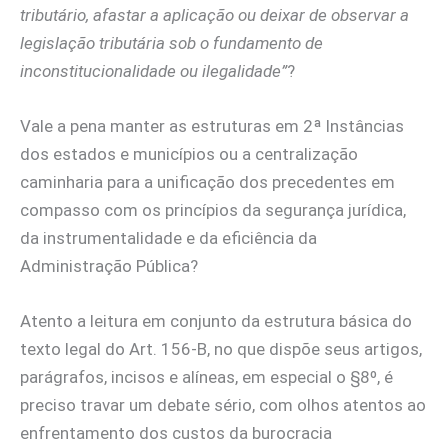
tributário, afastar a aplicação ou deixar de observar a
legislação tributária sob o fundamento de
inconstitucionalidade ou ilegalidade”
?
Vale a pena manter as estruturas em 2ª Instâncias
dos estados e municípios ou a centralização
caminharia para a unificação dos precedentes em
compasso com os princípios da segurança jurídica,
da instrumentalidade e da eficiência da
Administração Pública?
Atento a leitura em conjunto da estrutura básica do
texto legal do Art. 156-B, no que dispõe seus artigos,
parágrafos, incisos e alíneas, em especial o §8º, é
preciso travar um debate sério, com olhos atentos ao
enfrentamento dos custos da burocracia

# [Task brief]
Could you set down exactly the lines from the one containing "preciso travar um" through the last line of the records above, both included?

# [Solution]
preciso travar um debate sério, com olhos atentos ao
enfrentamento dos custos da burocracia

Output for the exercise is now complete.